Stored items:
------------------------------------------------------------------------
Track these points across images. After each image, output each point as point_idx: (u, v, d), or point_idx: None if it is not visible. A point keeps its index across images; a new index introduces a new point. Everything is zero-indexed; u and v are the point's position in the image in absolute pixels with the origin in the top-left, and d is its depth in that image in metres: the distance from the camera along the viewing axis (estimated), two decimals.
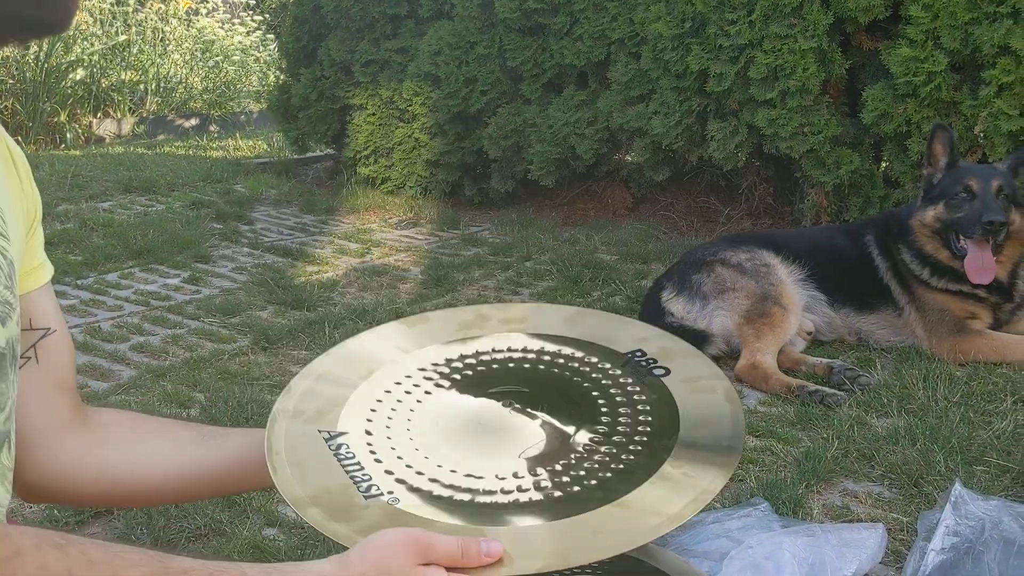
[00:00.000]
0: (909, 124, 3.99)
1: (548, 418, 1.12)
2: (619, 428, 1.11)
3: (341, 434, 1.07)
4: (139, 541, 1.97)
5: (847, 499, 2.22)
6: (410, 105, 5.57)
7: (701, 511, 1.00)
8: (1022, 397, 2.72)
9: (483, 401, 1.17)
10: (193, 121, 9.02)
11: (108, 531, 2.06)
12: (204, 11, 10.19)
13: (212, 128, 8.99)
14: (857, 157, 4.23)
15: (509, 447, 1.08)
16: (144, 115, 8.83)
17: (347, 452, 1.03)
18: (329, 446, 1.04)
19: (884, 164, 4.32)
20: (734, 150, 4.47)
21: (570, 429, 1.11)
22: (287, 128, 6.34)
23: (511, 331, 1.28)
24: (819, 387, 2.85)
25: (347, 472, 1.01)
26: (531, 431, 1.11)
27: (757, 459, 2.43)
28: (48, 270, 1.17)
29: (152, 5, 9.34)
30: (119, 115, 8.64)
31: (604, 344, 1.25)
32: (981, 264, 3.04)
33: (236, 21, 10.48)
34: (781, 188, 4.87)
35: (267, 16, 10.63)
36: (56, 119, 8.04)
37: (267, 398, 2.79)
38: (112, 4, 9.02)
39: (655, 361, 1.22)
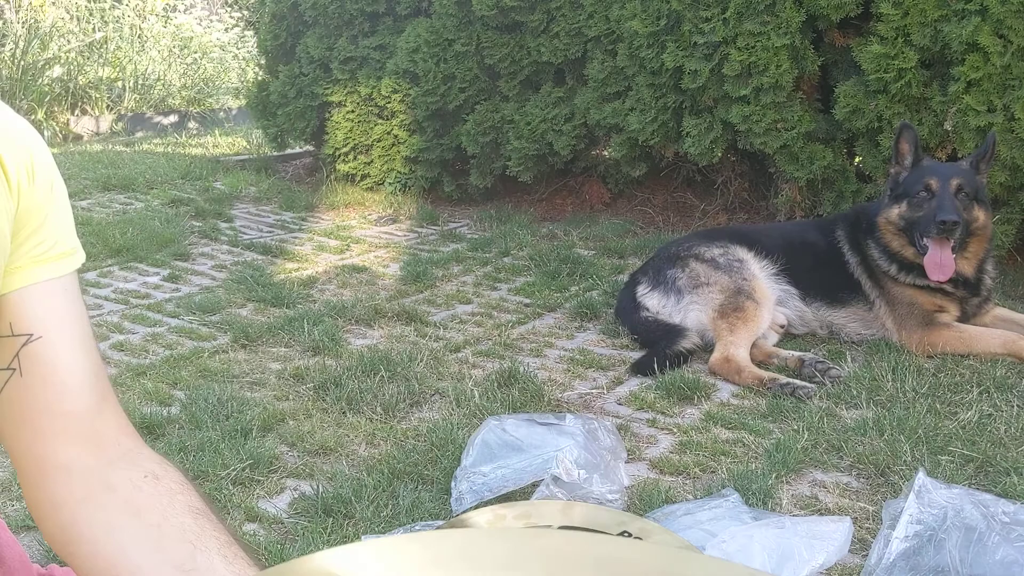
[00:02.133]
------------------------------------------------------------------------
- [WHAT TO DO]:
Leaving out every picture, repeat exactly the lines of the records from the start through the line that has "[00:00.000]".

- [EXERCISE SOLUTION]:
Track these points across images. After each image, output each point as point_idx: (u, v, d), or point_idx: None if it is not visible. A point keeps its index across images; a new index introduces a new point. Everything is zero-indexed; u and v are the point's position in the image in absolute pixels with the origin in the top-left, and d is its depth in that image in metres: the distance from the camera along the viewing axis (estimated), two decimals.
[00:00.000]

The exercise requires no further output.